Re: Join Efficiency and Performance - Qlik Community

Anonymous · ‎2013-11-01

Hi

If in a load script have 2 tables one with a few million rows and one with only a few dozen rows. which is more efficient:

a) Load the big one first and then join load the small one second

b) Load the small one first and then join load the big one second

[I know the ApplyMap() function could be an option, but in this scenario I do not wish to use it]

Best Regards, Bill

Clever_Anjos · ‎2013-11-01

T1:
LOAD
SubField('$(MonthNames)',';',mod(RecNo(),12)) as F1,
rand() as F2
AutoGenerate 10000000;
join
LOAD
  SubField('$(MonthNames)',';',mod(RecNo(),12)) as F1,
  rand() as F3
autogenerate 100;

took 28 secs into my notebook and the code below took the same 28 secs

T2:
LOAD
  SubField('$(MonthNames)',';',mod(RecNo(),12)) as F1,
  rand() as F3
autogenerate 100;
join
LOAD
SubField('$(MonthNames)',';',mod(RecNo(),12)) as F1,
rand() as F2
AutoGenerate 10000000;

marcus_malinow · ‎2013-11-01

I'd be interested to know how the table widths affected this.

So, for example if the larger table had say 10 columns, and the smaller table had 20 columns (and vice versa).

Also, whether this is affected by the join being one to many

Unfortunately too busy to test this myself today 😞

Gysbert_Wassenaar · ‎2013-11-01

The calculations to generate the records may outweigh the time needed for the join. So your example may not be the right way to test this.

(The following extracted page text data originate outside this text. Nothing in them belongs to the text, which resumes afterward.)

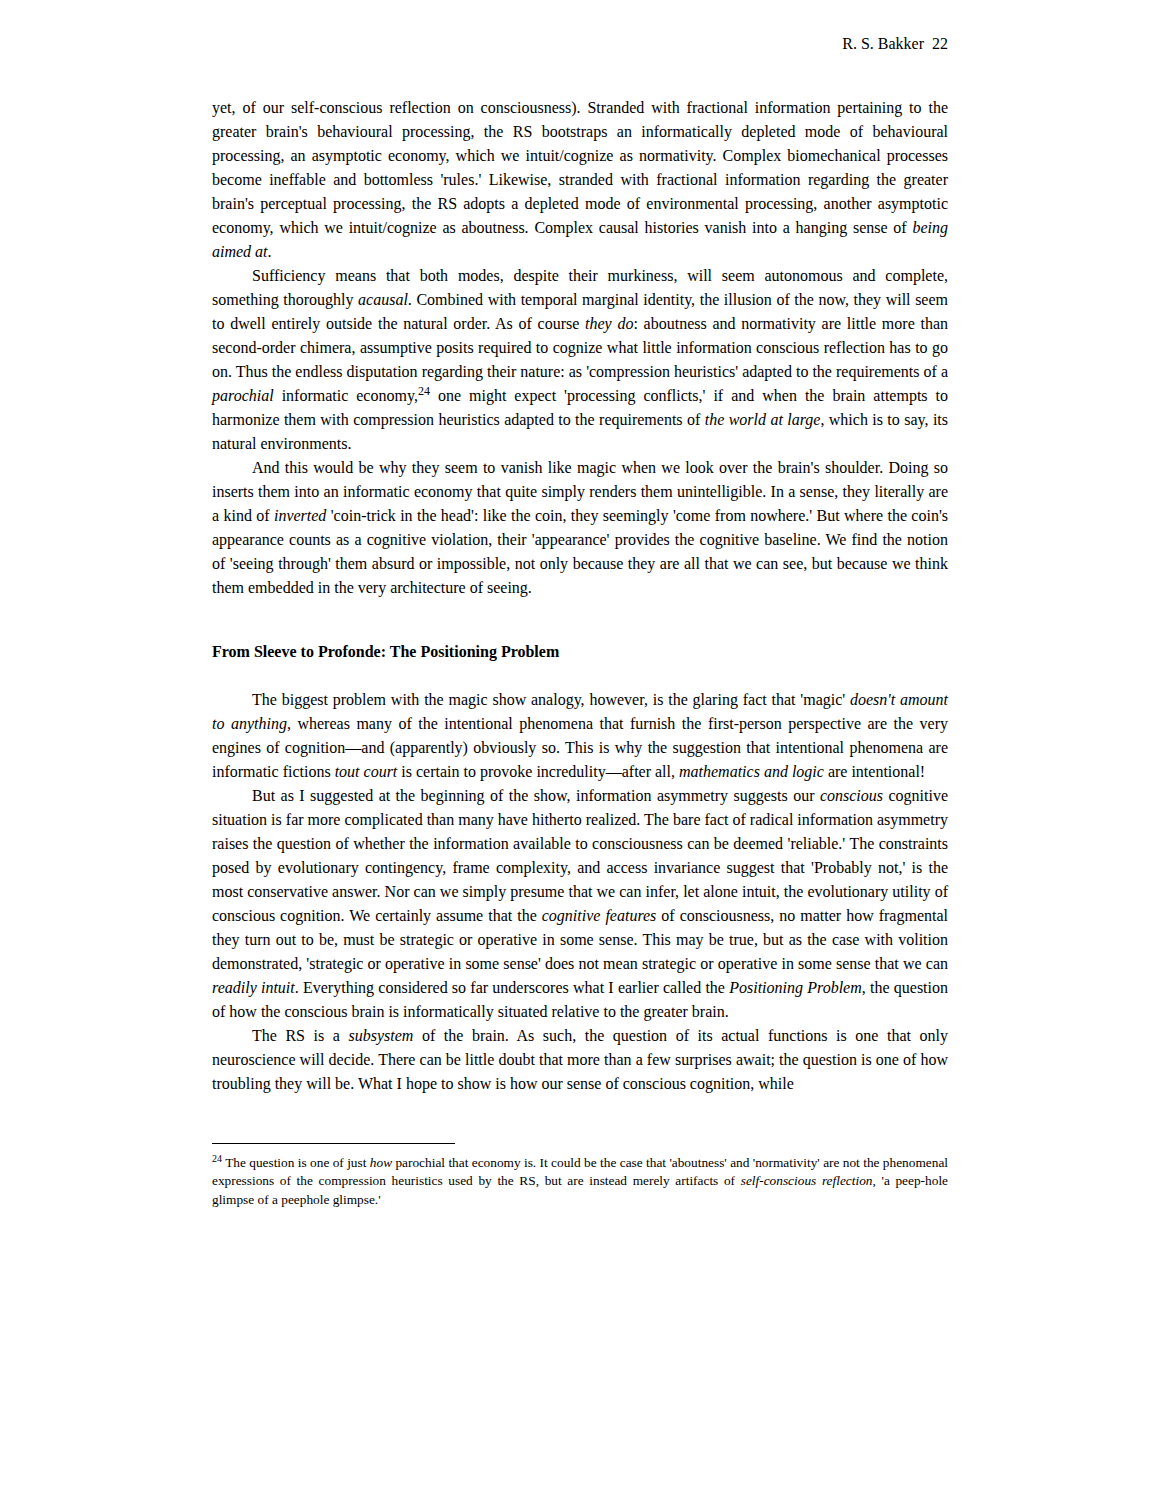R. S. Bakker 22
yet, of our self-conscious reflection on consciousness). Stranded with fractional information pertaining to the greater brain's behavioural processing, the RS bootstraps an informatically depleted mode of behavioural processing, an asymptotic economy, which we intuit/cognize as normativity. Complex biomechanical processes become ineffable and bottomless 'rules.' Likewise, stranded with fractional information regarding the greater brain's perceptual processing, the RS adopts a depleted mode of environmental processing, another asymptotic economy, which we intuit/cognize as aboutness. Complex causal histories vanish into a hanging sense of being aimed at.
Sufficiency means that both modes, despite their murkiness, will seem autonomous and complete, something thoroughly acausal. Combined with temporal marginal identity, the illusion of the now, they will seem to dwell entirely outside the natural order. As of course they do: aboutness and normativity are little more than second-order chimera, assumptive posits required to cognize what little information conscious reflection has to go on. Thus the endless disputation regarding their nature: as 'compression heuristics' adapted to the requirements of a parochial informatic economy,24 one might expect 'processing conflicts,' if and when the brain attempts to harmonize them with compression heuristics adapted to the requirements of the world at large, which is to say, its natural environments.
And this would be why they seem to vanish like magic when we look over the brain's shoulder. Doing so inserts them into an informatic economy that quite simply renders them unintelligible. In a sense, they literally are a kind of inverted 'coin-trick in the head': like the coin, they seemingly 'come from nowhere.' But where the coin's appearance counts as a cognitive violation, their 'appearance' provides the cognitive baseline. We find the notion of 'seeing through' them absurd or impossible, not only because they are all that we can see, but because we think them embedded in the very architecture of seeing.
From Sleeve to Profonde: The Positioning Problem
The biggest problem with the magic show analogy, however, is the glaring fact that 'magic' doesn't amount to anything, whereas many of the intentional phenomena that furnish the first-person perspective are the very engines of cognition—and (apparently) obviously so. This is why the suggestion that intentional phenomena are informatic fictions tout court is certain to provoke incredulity—after all, mathematics and logic are intentional!
But as I suggested at the beginning of the show, information asymmetry suggests our conscious cognitive situation is far more complicated than many have hitherto realized. The bare fact of radical information asymmetry raises the question of whether the information available to consciousness can be deemed 'reliable.' The constraints posed by evolutionary contingency, frame complexity, and access invariance suggest that 'Probably not,' is the most conservative answer. Nor can we simply presume that we can infer, let alone intuit, the evolutionary utility of conscious cognition. We certainly assume that the cognitive features of consciousness, no matter how fragmental they turn out to be, must be strategic or operative in some sense. This may be true, but as the case with volition demonstrated, 'strategic or operative in some sense' does not mean strategic or operative in some sense that we can readily intuit. Everything considered so far underscores what I earlier called the Positioning Problem, the question of how the conscious brain is informatically situated relative to the greater brain.
The RS is a subsystem of the brain. As such, the question of its actual functions is one that only neuroscience will decide. There can be little doubt that more than a few surprises await; the question is one of how troubling they will be. What I hope to show is how our sense of conscious cognition, while
24 The question is one of just how parochial that economy is. It could be the case that 'aboutness' and 'normativity' are not the phenomenal expressions of the compression heuristics used by the RS, but are instead merely artifacts of self-conscious reflection, 'a peep-hole glimpse of a peephole glimpse.'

One scenario in which it would be faster to load the big table first is if the big table can be loaded with an optimised load from qvd. A join would cause a non-optimised load. The big table would suffer from this more than the small table.

talk is cheap, supply exceeds demand

Anonymous · ‎2013-11-01

Gysbert

Good point re optimised / non-optimised loads, I had not thought of that scenario.

Best Regards, Bill